Les consorts X... ont d'abord assigné les époux A... le 25 juillet 2005 devant le Juge de l'Exécution de TARBES en nullité de la saisie, subsidiairement en liquidation d'astreinte à un montant de principe, et en paiement de dommages-intérêts pour procédure abusive. Par jugement du 24 octobre 2005 le Juge de l'Exécution s'est déclaré incompétent et a renvoyé les parties devant le juge des criées.
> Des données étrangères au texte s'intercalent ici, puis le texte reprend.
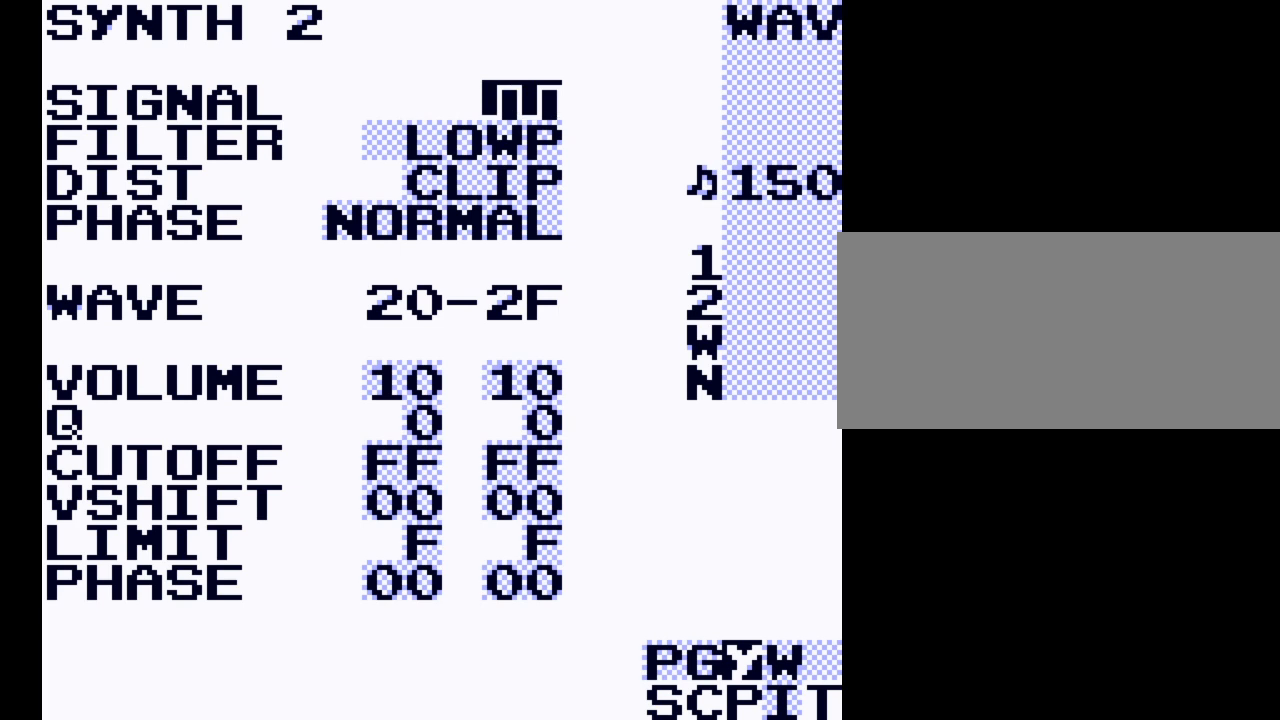
{"buttons": ["DPAD_DOWN"], "events": [[300, "A", "up"], [433, "DPAD_DOWN", "down"]]}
Entre-temps les consorts X... avaient déposé un dire le 16 septembre 2005 par lequel ils exposaient qu'il n'y avait pas eu de liquidation préalable de l'astreinte, que les poursuites étaient abusives car le passage n'était barré que par un fil équipé d'une poignée amovible, pour les nécessités de l'élevage, mais n'interdisait nullement le passage des véhicules, que la signification du commandement était irrégulière et que sur la sommation de prendre connaissance du cahier des charges la réponse de leur mère, qui avait déclaré à l'huissier que l'immeuble était sa résidence principale avait été modifiée en "rien à déclarer", ce qui motivait une plainte.
Et ils demandaient au Tribunal de dire nulle la saisie, subsidiairement de surseoir à statuer dans l'attente de l'issue de la procédure pénale.
Par jugement du 10 mars 2006 le juge des criées du Tribunal de Grande Instance de TARBES a :
- liquidé l'astreinte à 100.000 €,
- fixé la date d'adjudication au 11 mai 2006,
- condamné les consorts X... aux dépens.
Les consorts X... ont interjeté appel le 12 avril 2006.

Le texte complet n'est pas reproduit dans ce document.